Records to process:
—————

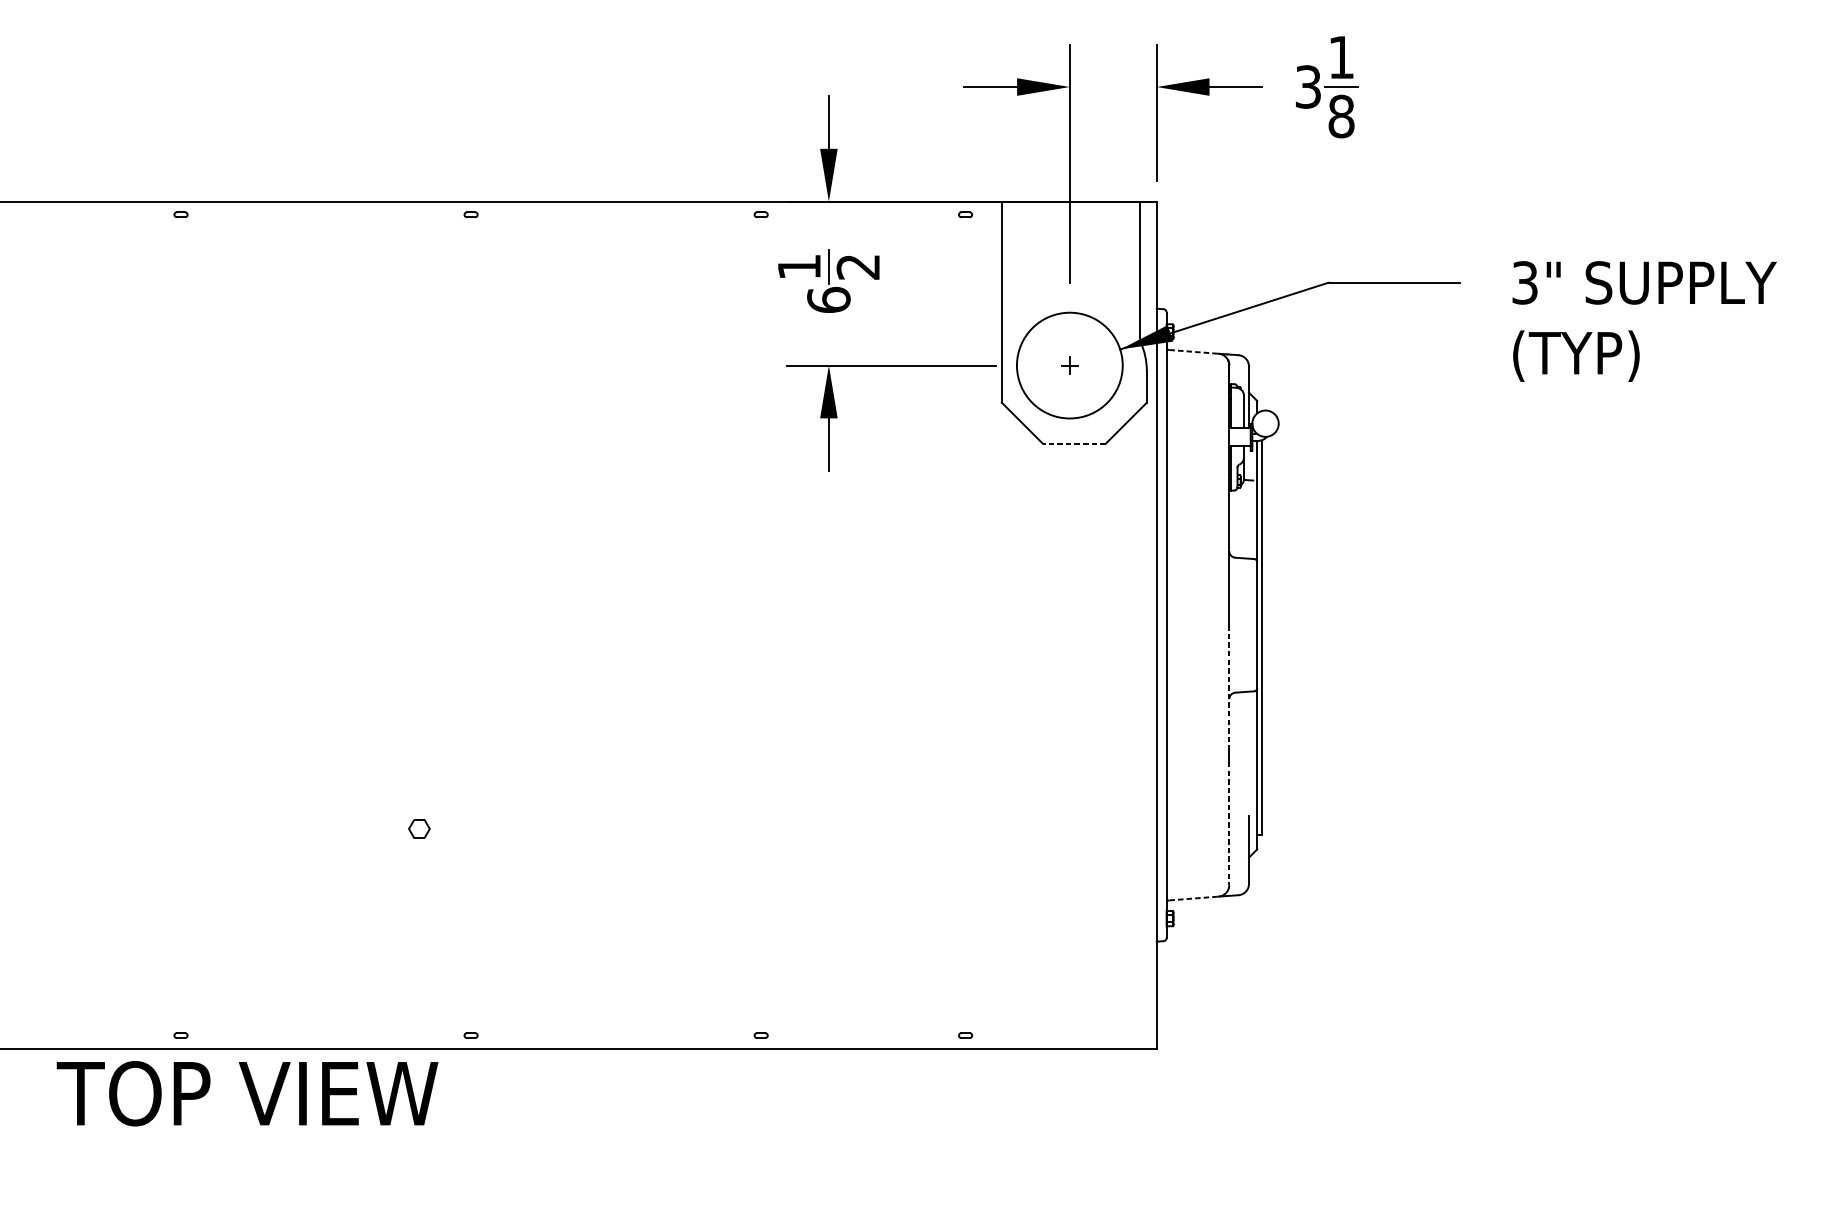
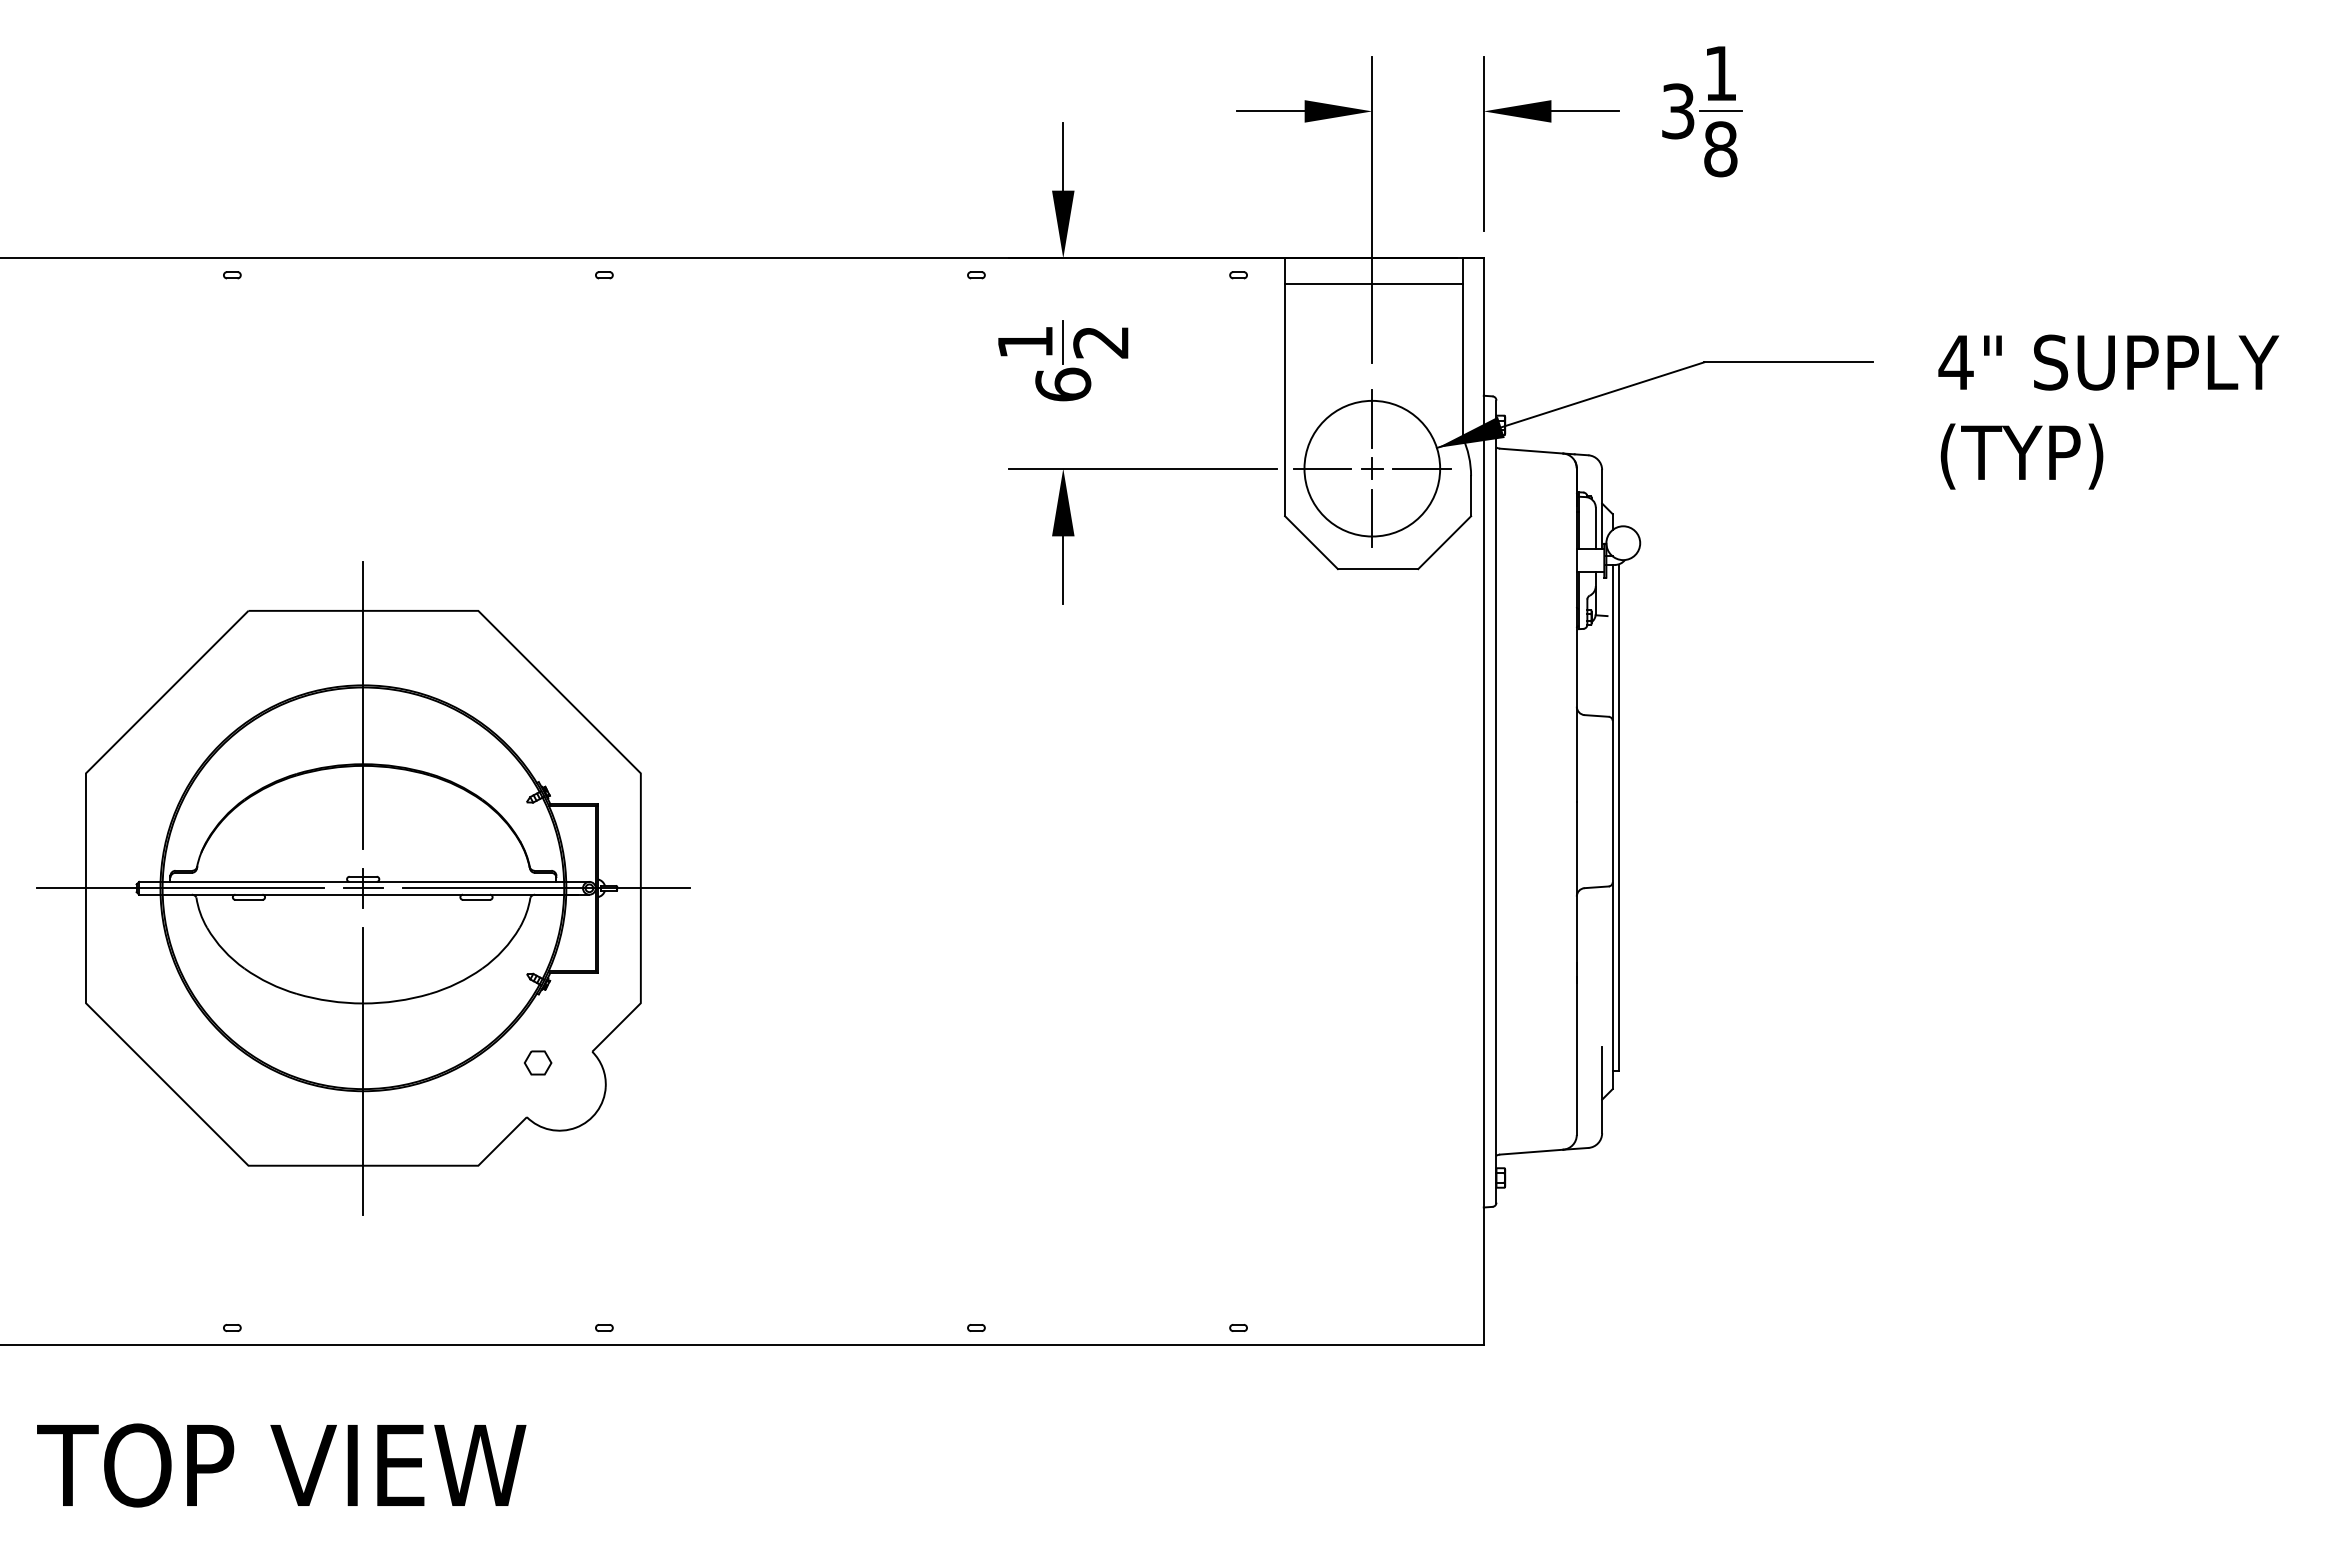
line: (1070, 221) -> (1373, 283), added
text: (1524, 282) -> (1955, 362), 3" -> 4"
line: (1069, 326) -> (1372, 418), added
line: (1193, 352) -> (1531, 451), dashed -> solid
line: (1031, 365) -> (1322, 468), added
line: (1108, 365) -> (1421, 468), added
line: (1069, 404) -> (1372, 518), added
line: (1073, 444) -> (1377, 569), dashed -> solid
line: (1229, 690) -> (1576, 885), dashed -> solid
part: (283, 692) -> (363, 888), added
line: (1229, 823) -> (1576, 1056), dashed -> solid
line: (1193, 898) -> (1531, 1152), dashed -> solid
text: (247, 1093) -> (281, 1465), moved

—————

Exercise directions:
Line count for the word "solid": give the number of lines in the entries above that contain it, and nothing more.

Answer space:
5